Dalam geografi tentunya istilah "lokasi" merupakan konsep utama yang selalu menjadi perhatian utama saat belajar geografi.
Dengan demikian Teori-Teori Lokasi banyak bermunculan di dunia geografi untuk menjabarkan fenomena yang terjadi di setiap wilayah dari sudut pandang lokasi.
Dari sekian banyak teori lokasi dan teori perwilayahan yang telah ada, beberapa diantaranya adalah Von Thunen (1826), A. Weber (1909), Christaller (1933), A. Losch (1944), Perroux (1955), Issard (1956) dan Friedman (1964).
Von Thunen mengembangkan hubungan antara perbedaan lokasi pada tata ruang (spatial location) dan pola penggunaan lahan.
Menurut Von Thunen jenis pemanfaatan lahan dipengaruhi oleh tingkat sewa lahan dan didasarkan pula pada aksesibilitas relatif.
Lokasi berbagai jenis produksi pertanian ditentukan oleh kaitan antara harga barang-barang hasil dalam pasar dan jarak antara daerah produksi dengan pasar penjualan.
Kegiatan yang mampu menghasilkan panen fisik tertinggi per hektar akan ditempatkan pada kawasan konsentris yang pertama di sekitar kota karena keuntungan yang tinggi per hektar memungkinkan untuk membayar sewa lahan yang lebih tinggi. Semakin besar produktifitas maka sewa semakin tinggi.
Analisis lokasi Von Thunen ternyata mendapatkan perhatian dari Alfred Weber. Weber menekankan pentingya biaya angkut atau transportasi sebagai faktor pertimbangan lokasi. Teori Weber menekankan dua kekuatan primer yaitu orientasi transportasi dan tenaga kerja.
Weber mengembangkan pula dasar-dasar analisis wilayah pasar dan seorang ahli lokasi pertama yang mengemukakan istilah aglomerasi.

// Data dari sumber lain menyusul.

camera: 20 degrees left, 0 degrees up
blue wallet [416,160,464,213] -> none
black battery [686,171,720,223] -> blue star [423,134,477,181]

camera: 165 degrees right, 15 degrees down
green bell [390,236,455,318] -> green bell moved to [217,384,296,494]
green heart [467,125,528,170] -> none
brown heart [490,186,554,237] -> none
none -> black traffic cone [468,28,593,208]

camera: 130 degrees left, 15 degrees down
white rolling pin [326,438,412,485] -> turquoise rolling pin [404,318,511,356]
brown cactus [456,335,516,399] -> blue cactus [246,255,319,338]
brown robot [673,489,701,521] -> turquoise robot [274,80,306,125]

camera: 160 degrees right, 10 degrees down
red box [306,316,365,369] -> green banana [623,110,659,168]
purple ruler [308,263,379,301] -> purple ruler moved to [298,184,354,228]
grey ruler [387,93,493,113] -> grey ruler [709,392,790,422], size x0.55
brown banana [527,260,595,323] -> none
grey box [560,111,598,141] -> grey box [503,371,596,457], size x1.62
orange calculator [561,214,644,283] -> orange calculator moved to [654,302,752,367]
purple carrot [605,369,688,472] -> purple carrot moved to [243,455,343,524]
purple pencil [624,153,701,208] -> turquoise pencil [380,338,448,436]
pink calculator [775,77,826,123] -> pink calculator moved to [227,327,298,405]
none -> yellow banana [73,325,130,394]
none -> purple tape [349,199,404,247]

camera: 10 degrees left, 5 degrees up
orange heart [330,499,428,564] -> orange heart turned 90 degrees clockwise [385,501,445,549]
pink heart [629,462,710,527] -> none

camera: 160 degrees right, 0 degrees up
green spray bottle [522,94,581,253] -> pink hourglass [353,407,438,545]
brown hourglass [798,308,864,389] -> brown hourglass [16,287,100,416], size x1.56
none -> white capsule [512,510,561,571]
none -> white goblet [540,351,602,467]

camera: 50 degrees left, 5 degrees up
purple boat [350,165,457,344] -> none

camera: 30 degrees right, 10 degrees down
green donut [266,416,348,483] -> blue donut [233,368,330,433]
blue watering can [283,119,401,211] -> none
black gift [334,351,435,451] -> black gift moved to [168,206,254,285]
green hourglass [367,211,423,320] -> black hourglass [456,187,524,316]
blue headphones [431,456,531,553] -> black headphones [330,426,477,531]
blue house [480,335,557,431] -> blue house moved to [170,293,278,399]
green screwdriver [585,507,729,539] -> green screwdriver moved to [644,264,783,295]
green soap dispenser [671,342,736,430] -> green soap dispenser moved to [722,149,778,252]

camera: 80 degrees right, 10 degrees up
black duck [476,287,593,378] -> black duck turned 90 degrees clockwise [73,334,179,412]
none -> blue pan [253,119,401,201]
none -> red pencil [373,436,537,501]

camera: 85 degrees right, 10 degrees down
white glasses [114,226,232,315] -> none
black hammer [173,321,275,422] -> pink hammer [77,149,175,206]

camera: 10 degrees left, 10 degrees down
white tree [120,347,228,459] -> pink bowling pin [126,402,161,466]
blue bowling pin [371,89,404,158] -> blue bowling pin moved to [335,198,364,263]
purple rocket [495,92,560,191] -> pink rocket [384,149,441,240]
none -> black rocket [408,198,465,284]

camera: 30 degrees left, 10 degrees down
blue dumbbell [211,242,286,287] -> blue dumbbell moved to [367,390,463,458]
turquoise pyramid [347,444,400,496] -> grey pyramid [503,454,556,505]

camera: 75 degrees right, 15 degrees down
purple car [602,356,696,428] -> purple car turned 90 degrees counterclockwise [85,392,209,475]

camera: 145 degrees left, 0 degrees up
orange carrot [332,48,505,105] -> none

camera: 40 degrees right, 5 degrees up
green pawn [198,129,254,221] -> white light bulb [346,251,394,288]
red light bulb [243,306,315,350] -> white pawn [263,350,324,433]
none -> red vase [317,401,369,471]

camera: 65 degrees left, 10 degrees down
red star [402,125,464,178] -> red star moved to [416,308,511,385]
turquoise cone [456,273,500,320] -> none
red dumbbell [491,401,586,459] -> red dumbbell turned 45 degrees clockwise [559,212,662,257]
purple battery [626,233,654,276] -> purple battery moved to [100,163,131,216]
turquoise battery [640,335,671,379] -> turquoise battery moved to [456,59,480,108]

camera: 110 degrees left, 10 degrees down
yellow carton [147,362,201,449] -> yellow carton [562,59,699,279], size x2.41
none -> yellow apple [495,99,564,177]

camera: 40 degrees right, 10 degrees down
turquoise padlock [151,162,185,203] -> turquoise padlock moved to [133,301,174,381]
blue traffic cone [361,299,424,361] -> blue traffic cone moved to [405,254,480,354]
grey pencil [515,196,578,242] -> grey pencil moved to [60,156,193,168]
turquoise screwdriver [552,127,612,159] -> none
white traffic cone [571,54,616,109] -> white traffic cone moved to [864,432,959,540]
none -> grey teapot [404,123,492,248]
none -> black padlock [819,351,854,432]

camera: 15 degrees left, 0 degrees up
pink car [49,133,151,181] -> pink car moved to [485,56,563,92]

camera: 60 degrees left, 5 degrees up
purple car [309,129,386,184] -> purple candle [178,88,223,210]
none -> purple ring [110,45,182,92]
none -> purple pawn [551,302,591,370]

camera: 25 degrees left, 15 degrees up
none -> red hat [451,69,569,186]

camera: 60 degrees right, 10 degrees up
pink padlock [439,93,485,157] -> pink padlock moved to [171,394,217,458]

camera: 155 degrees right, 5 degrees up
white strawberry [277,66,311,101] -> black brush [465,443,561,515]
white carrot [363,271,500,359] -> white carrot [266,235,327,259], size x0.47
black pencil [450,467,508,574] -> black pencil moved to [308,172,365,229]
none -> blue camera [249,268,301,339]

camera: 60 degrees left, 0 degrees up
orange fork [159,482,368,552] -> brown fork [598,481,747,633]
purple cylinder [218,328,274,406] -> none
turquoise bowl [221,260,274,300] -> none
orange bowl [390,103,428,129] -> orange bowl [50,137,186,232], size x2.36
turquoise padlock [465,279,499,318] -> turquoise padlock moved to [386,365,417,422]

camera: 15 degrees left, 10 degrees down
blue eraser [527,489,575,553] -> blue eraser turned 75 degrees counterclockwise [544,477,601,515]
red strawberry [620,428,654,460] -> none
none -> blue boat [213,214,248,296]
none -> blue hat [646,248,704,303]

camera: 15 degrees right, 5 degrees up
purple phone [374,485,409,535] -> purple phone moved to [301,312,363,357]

Pemikirannya telah memberikan sumbangsih ilmiah dalam berbagai aspek diantaranya bagaimana cara penentuan lokasi optmimum dan kontribusnya yang penting dalam pengembangan wilayah yaitu tentang munculnya pusat-pusat kegiatan ekonomi atau industri.
Sementara itu August Locsh menampilkan pengertian wilayah pasar sederhana, jaringan wilayah pasar dan sistem jaringan wilayah pasar. Prasarana transportasi adalah unsur pengikat wilayah pasar.
Unit-unit produksi pada dasarnya ditempatkan di pusat pasar yang juga merupakan pusat kaum urban (pendatang). Perusahaan atau pelaku industri akan memilih lokasinya pada tempat permintaan maksimum (Loschian demand cone theory)
Hierarki Teori Tempat Sentral, pic:https://www.e-education.psu.edu/ |
Sementara itu, struktur hierarki tempat sentral Walter Christaller, Isard telah menekankan pentingnya kedudukan pusat-pusat urban tingkat nasional (metropolis) dalam kaitannya dengan aglomerasi industri.
Isard mengembangkan gejala locational economies (penghematan ekonomi) sebagai akibat dari pengaruh suatu lokasi. Urutan besarnya peranan kota dapat ditentukan dengan merangking pusat-pusat tersebut berdasarkan jumlah penduduknya.
Sementara itu Perroux merupakan peletak dasar bentuk konkrit dari sebuah aglomerasi.
Ia berpendapat bahwa pembangunan atau pertumbuhan tidak terjadi di segala wilayah namun di wilayah tertentu saja yang memiliki industri pendorong (propulsive industries) sebagai kutub pertumbuhan wilayah.
Namun teori ini tidak dikategorikan dalam teori lokasi meski memiliki alternatif penjabaran mengenai lokasi.
Dimensi geografis telah dimasukan ke dalam pengaruh kutub pengembangan. Antara kota dan pedesaan terdapat kaitan yang sangat erat dimana satu sama lainnya saling melengkapi.
Friedman kemudian menampilkan konsep wilayah inti (core region). Wilayah inti adalah wilayah yang memiliki fungsi dominan terhadap pengembangan wilayah di sekitarnya misalnya sebagai pusat pemerintahan dan industri.
Wilayah yang melingkari inti ini dinamakan wilayah pinggiran.
Kesimpulan dari beberapa teori lokasi di atas adalah pemilihan lokasi untuk unit industri atau produksi pada prinsipnya dipengaruhi oleh lokasi bahan baku dan pangsa pasarnya. Indikator yang digunakan macam-macam seperti biaya trasport minimum, ketersediaan sumber daya air, energi, listrik yang dapat menghemat biaya produksi.
Dimensi wilayah dan aspek tata ruang telah dimasukan sebagai variabel tambahan dalam perencanaan pembangunan.